For more information, read our full client alert.
On May 31, 2024, the SEC charged private company Trillium Capital LLC (“Trillium”) and its owner, Robert Scott Murray, with violating the antifraud provisions of the securities laws by announcing a phony offer by Trillium to purchase Getty Images. In its complaint, the SEC alleged that Murray attempted to increase Getty’s stock price by publishing a series of press releases urging Getty to explore a strategic sale and announcing that Murray was seeking a board seat. When the first four press releases failed to generate the desired result, Murray and Trillium issued a fifth, announcing a proposal by Trillium to buy all outstanding stock of Getty Images at a price per share that was nearly twice the stock’s closing price the prior trading day. That had the intended effect.

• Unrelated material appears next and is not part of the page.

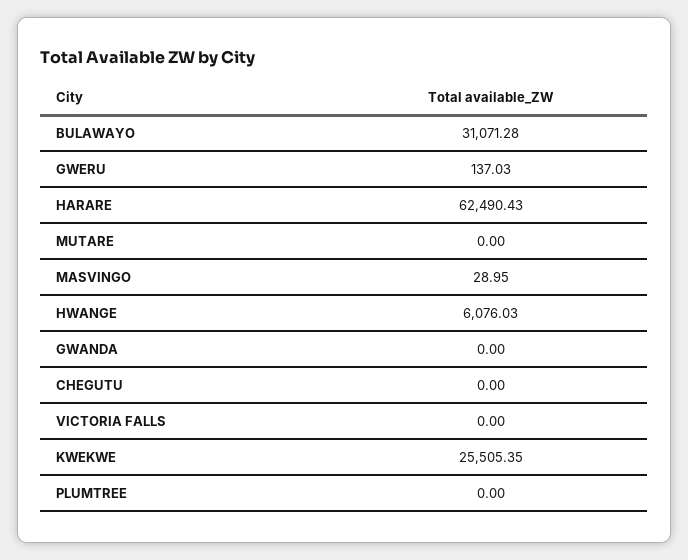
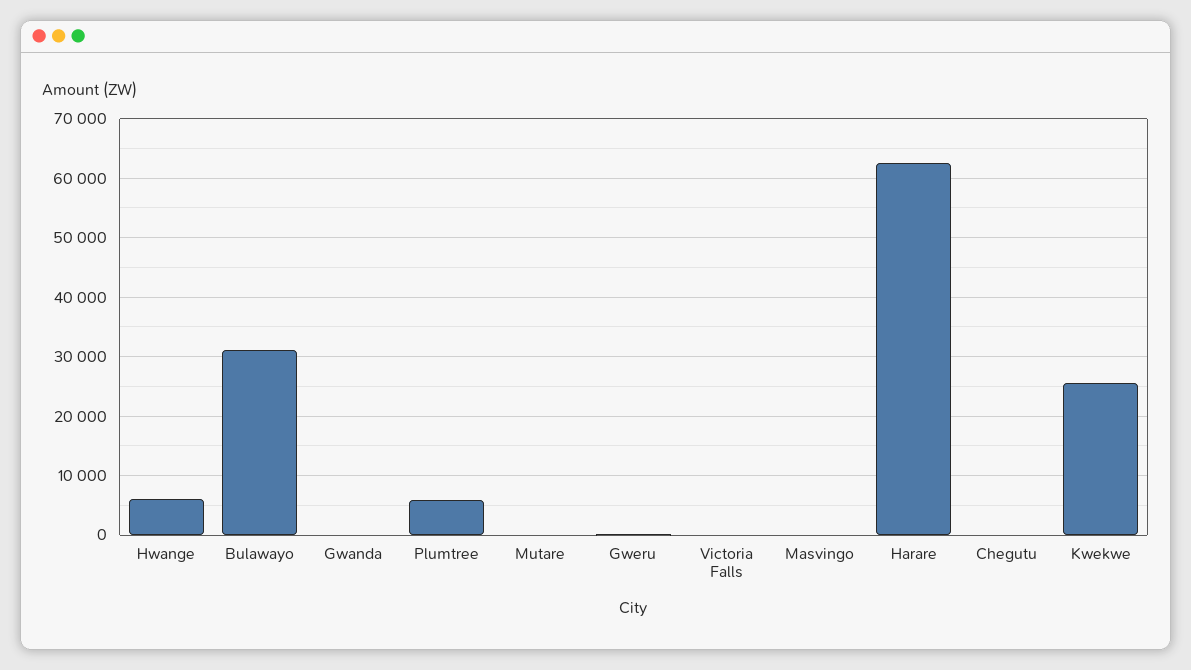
PLUMTREE: 0 -> 6000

According to the SEC, although the proposed transaction would have required nearly $4 billion in cash just to pay the shareholders, Trillium’s brokerage account had a balance of around $17.32, indicating that the buyout announcement was both false and misleading. Murray liquidated his Getty Images stock within minutes of the market opening that same day.
To resolve the SEC’s charges, Murray and Trillium agreed to a judgment permanently enjoining them from future violations of the antifraud provisions of the federal securities laws, enjoining them from participating or engaging in certain securities-related conduct, and barring Murray from serving as an officer or director of a public company. The SEC and the defendants will litigate the amount of monetary relief in federal court. Murray also pled guilty to one count of securities fraud, which provides for a sentence of up to 20 years in prison and a fine of up to $5 million.

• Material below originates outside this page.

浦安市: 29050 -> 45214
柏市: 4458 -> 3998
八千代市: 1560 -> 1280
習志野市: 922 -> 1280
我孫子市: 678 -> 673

On May 20, 2024, a Massachusetts accountant who pled guilty to making almost $35,000 by trading on confidential information from a friend settled related civil charges lodged by the SEC in a parallel action. The civil action alleged that the accountant and his friends violated Section 10(b) of the Securities Exchange Act of 1934 by trading on material nonpublic information regarding the acquisition of Linear Technology Corp. by Analog Devices Inc. (ADI). After receiving a tip from a friend whose brother worked for ADI, the accountant and another friend purchased Linear securities in the days leading up to the announcement of the acquisition, then sold their Linear options and shares the day after the announcement, for a combined total profit of more than $90,000. In the settlement, the accountant agreed to pay a $14,750 civil fine, disgorge the $34,750 he made from the trades, and pay $14,940 in interest. The settlement also permanently enjoins the accountant from violating securities law.